Schwartz Tells Me How He Really Feels!

Last night the Finn and I were discussing what pizza to order for dinner. I was determined to take a break from the chaotic kitchen collection of dirty dishes, a full dishwasher of clean dishes, and food scraps on every counter and on the floor. Pizza was my solution – then a little summer socializing with a bottle of wine (or 2 or 3) in my g/f’s backyard.

Schwartz was trying to convince me to order Little Ceasar’s $5 pepperoni pizzas for dinner. YUCK! Of all the pizza – this one is truly junk pizza in my eyes. Let me say, Schwartz loves it junky. The cheaper the better in his mind. Despite my efforts to bring fine dining into his life (organic foods), he regularly refuses to recognize the value of good food. He loves cheap food. He tells me “don’t bother buying that nice ice cream. I like the cheap ice cream so I can eat as much as I want). So, we were hassling each other about pizza – his love of junk pizza and my need to support the local economy with a local order that supports a really cool guy and his pizza vision (Roman Candle Pizza Lovers Unite!). We were at odds, and loving the banter.
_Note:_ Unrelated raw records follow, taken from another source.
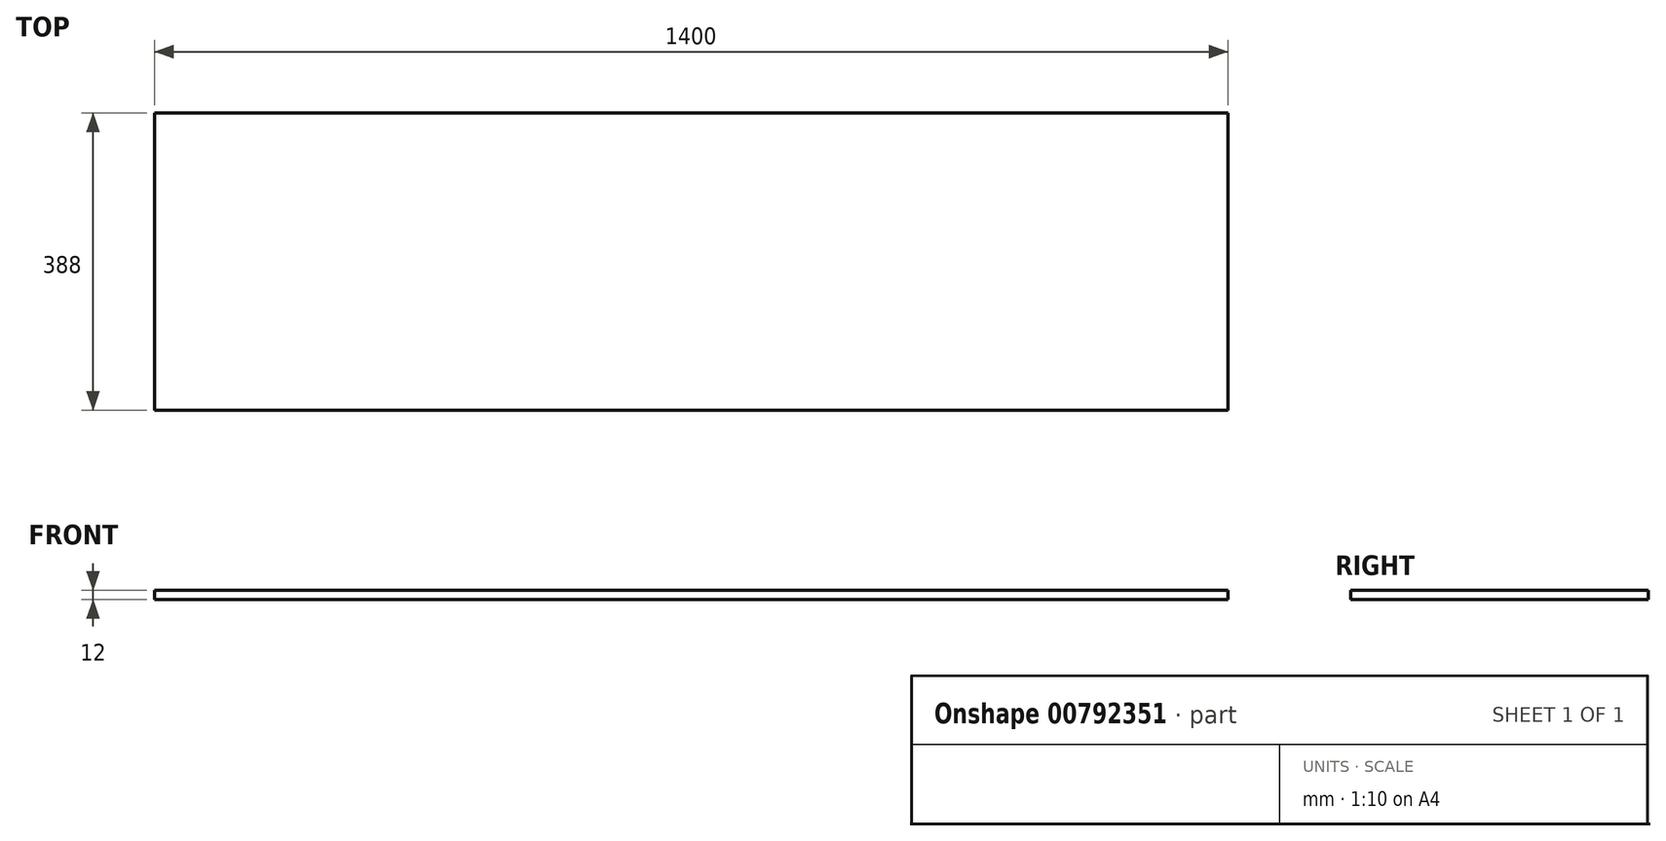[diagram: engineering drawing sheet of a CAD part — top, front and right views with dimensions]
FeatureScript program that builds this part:
annotation { "Feature Type Name" : "Feature", "Feature Type Description" : "" }
export const myFeature = defineFeature(function(context is Context, id is Id, definition is map)
    precondition{}
    {
        {
            var Q0;
            Q0=qCreatedBy(makeId("Top.planeOp"),FACE);
            var sketch = newSketch(context, id + "F0", { "sketchPlane" : qUnion([Q0])});
            skLineSegment(sketch, "E0.bottom", {"start": v(700, 194) * mm, "end": v(-700, 194) * mm});
            skLineSegment(sketch, "E0.top", {"start": v(700, -194) * mm, "end": v(-700, -194) * mm});
            skLineSegment(sketch, "E0.left", {"start": v(700, 194) * mm, "end": v(700, -194) * mm});
            skLineSegment(sketch, "E0.right", {"start": v(-700, 194) * mm, "end": v(-700, -194) * mm});
            skPoint(sketch, "E0.middle", {"position": v(0, 0) * mm});
            skSolve(sketch);
        }
        {
            var Q0;
            Q0 = qSketchRegion(id + "F0", true);
            extrude(context, id + "F1", {"entities" : qUnion([Q0]), "depth" : 12 * mm, "offsetDistance" : 25 * mm});
        }
    });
As he strode out the door to play some tennis before pizza he laughingly yelled over his shoulder, “I don’t care what pizza you get, I just like to argue with you!” I yelled back to him, “I like to harass you too!” Whooo hoooo. Do you know in “cool nordic speak” the Finn told me he loves me? Yep, he did. This is as close as we’re going to get to emotion from Schwartz. Our work is done, he can go home now.